# The Office



## Foxbat (Oct 19, 2003)

With the imminent release of series 2 on DVD, I just thought it was worth a mention. In my opinion, one of the funniest comedies to hit UK TV in many years. It's made all the more amusing and cringeworthy because almost everybody knows a David Brent type character. I can't believe that in series 2 I actually felt sorry for the guy - just shows the quality of scriptwriting at work here.
Comedy is quite a relative thing and there are probably as many people out there that hate it as love it but, as our French cousins say Vive La Difference! (or something like that).


----------



## dwndrgn (Oct 20, 2003)

Sadly, I've no idea what you're talking about.  Please 'splain, no, no, that would take too long, please sum up? 
(That has to be one of my favorite quotes from a fantasy film, maybe I'll have to change my signature)


----------



## littlemissattitude (Oct 20, 2003)

Right there with you, dwndrgn.  I have no idea what "The Office" is.  Would love to know, as I love British comedy.


----------



## Foxbat (Oct 20, 2003)

It's basically as the title says. It's a comedy set in an office done in a documentary style. David Brent is the manager and he thinks he's enlightened and loved by all his staff. Not so. The other members of staff all have their own little quirks and are hilarious to watch. One of the finer points of this show is the layering - quite often when a member of staff is airing his or her point of view, there are things happening in the background which either contradict or enforce what is being said. Filming it in a documentary style was a masterstroke - when I  changed channels and caught it for the first time, it left me in total confusion - until I realised I was watching a comedy.

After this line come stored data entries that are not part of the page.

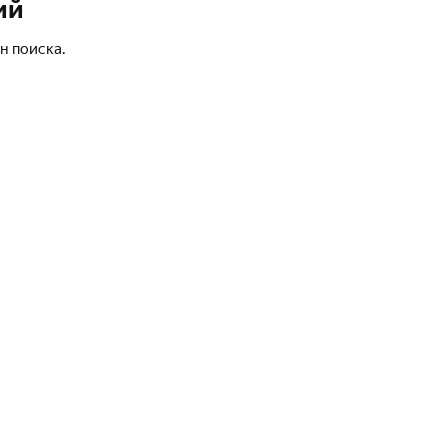
ий
н поиска.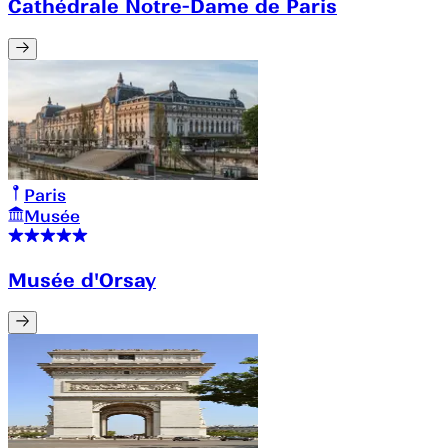
Cathédrale Notre-Dame de Paris
Paris
Musée
Musée d'Orsay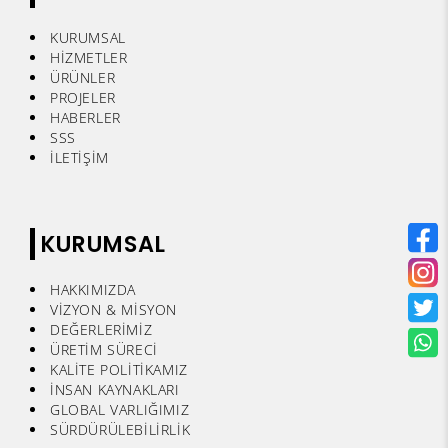
KURUMSAL
HİZMETLER
ÜRÜNLER
PROJELER
HABERLER
SSS
İLETİŞİM
KURUMSAL
HAKKIMIZDA
VİZYON & MİSYON
DEĞERLERİMİZ
ÜRETİM SÜRECİ
KALİTE POLİTİKAMIZ
İNSAN KAYNAKLARI
GLOBAL VARLIĞIMIZ
SÜRDÜRÜLEBİLİRLİK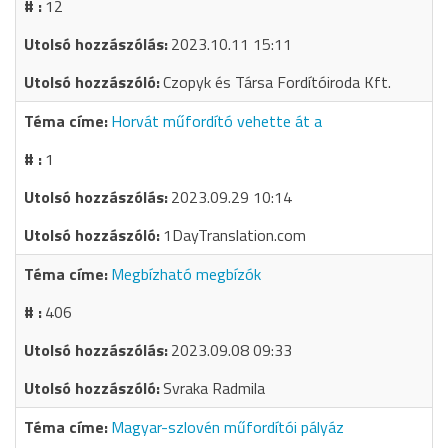
12
2023.10.11 15:11
Czopyk és Társa Fordítóiroda Kft.
Horvát műfordító vehette át a
1
2023.09.29 10:14
1DayTranslation.com
Megbízható megbízók
406
2023.09.08 09:33
Svraka Radmila
Magyar-szlovén műfordítói pályáz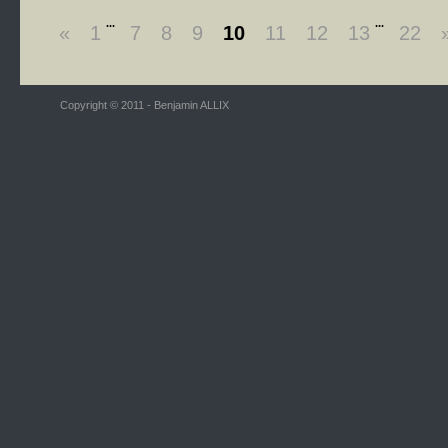
...
...
«
1
7
8
9
10
11
12
13
22
Copyright © 2011 - Benjamin ALLIX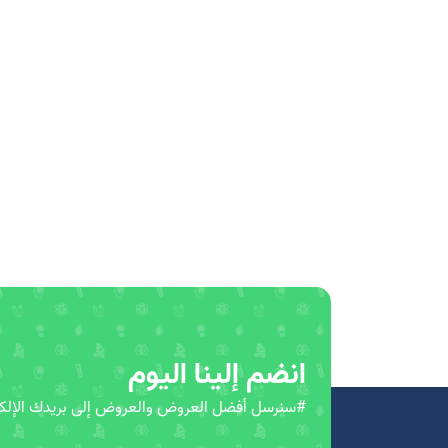
انضم إلينا اليوم
#سنرسل أفضل العروض والعروض إلى بريدك الإلكت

What makes it so funny is that almost everybody has come across these types of characters and situations. It's the old adage about laughing at the misfortunes of others.


----------



## Foxbat (Oct 20, 2003)

check it out here:
http://www.bbc.co.uk/comedy/theoffice/


----------



## dwndrgn (Oct 20, 2003)

Sounds interesting.  I wonder if we'll be able to see it here in the States at some point.


----------



## Gnome (Oct 20, 2003)

dwndrgn said:
			
		

> Sounds interesting. I wonder if we'll be able to see it here in the States at some point.


It's been showing on BBC America since last year......


----------



## littlemissattitude (Oct 20, 2003)

Gnome said:
			
		

> It's been showing on BBC America since last year......


Cool.  I'll have to give it a look.


----------



## milamber (Oct 21, 2003)

I've seen bits and pieces.  It's quite unlike any other show I've seen, which is a good thing.


----------



## Brian G Turner (Oct 21, 2003)

I've seen it around but never really watched it - as I've never worked in an office I figured I wouldn't "get it".


----------



## mac1 (Oct 31, 2003)

Brilliant, subtle english comedy. And yes, everybody does know a David Brent or two! The one I know even looks like him, it's uncanny!


----------